Lara shuddered at the mention of Kol, the Twilight Lord. “He was certainly busy, wasn’t he,” she said acerbically.
“The boy will be evil and grow more so as he ages. Your innate goodness has kept Marzina safe, but a child born of her loins and Egon’s seed would be a disaster. Of course that is what Kol hoped for when he violated you, and then took pleasures with Vilia. Jonah’s wife, like Kol, is a descendant of Usi the Sorcerer, who caused such misery in Terah. A child born of Usi’s blood on both sides is certain to be dangerous.”
“How long have you know about Vilia’s ancestry?” Lara asked him.
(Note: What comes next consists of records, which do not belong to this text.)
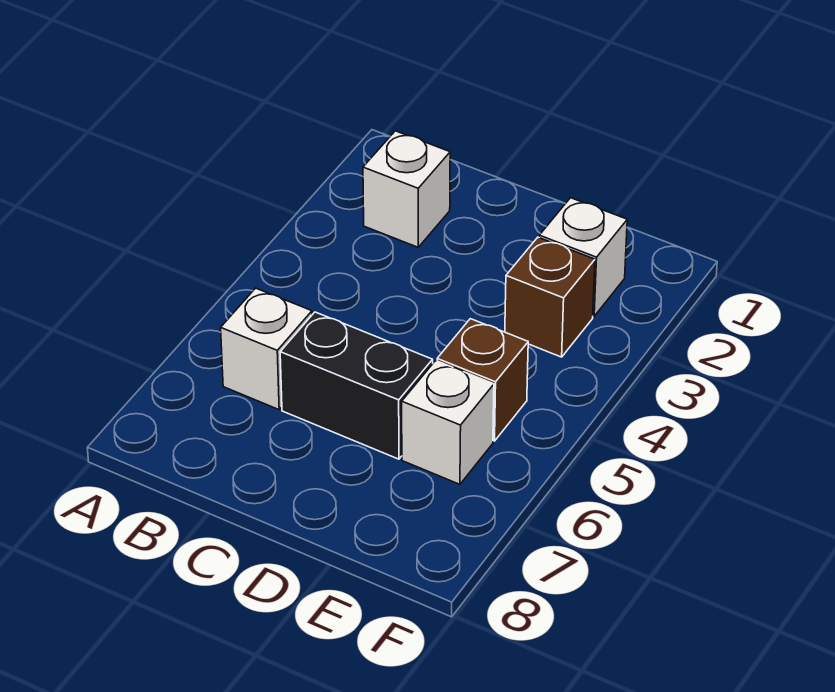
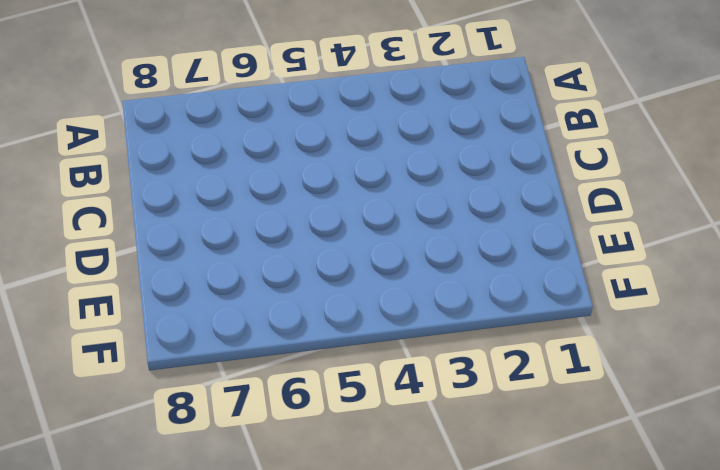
none -> white brick B2 level 1
none -> white brick B6 level 1

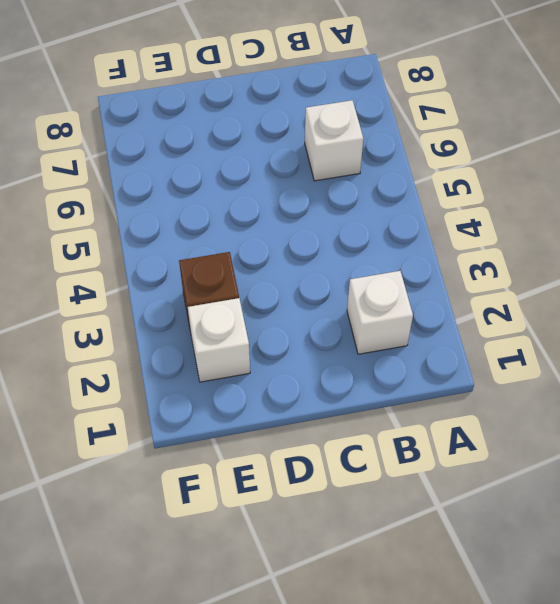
none -> black brick C6:D6 level 1
none -> brown brick E5 level 1

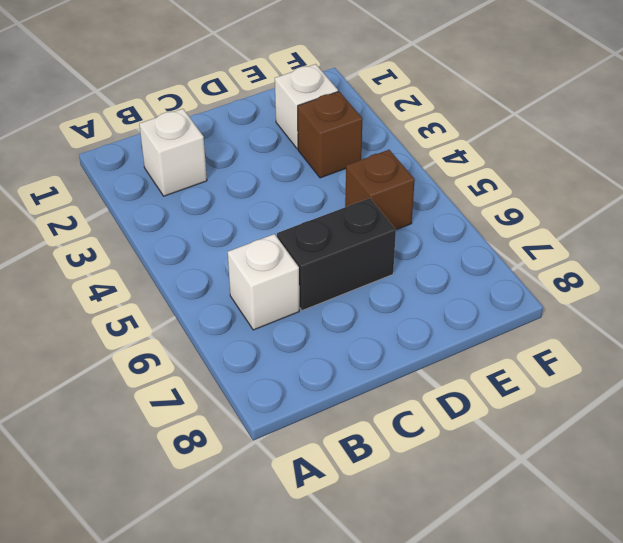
none -> white brick E6 level 1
“We always knew that Usi had two concubines he had impregnated. We knew that when Usi’s brother had no sons it would be Usi’s son he made his heir, and so the line of descent has been clear there. We did not know about Vilia until Kol took pleasures with her on the Dream Plane. There was no need for him to use her unless he had a very good reason. He could not create a son with his cousin, but he could influence who that child would be by bathing the unborn creature in his juices. And doing that with just any woman wasn’t enough. He needed a child that carried Usi’s blood as Vilia’s son did through her,” Kaliq explained.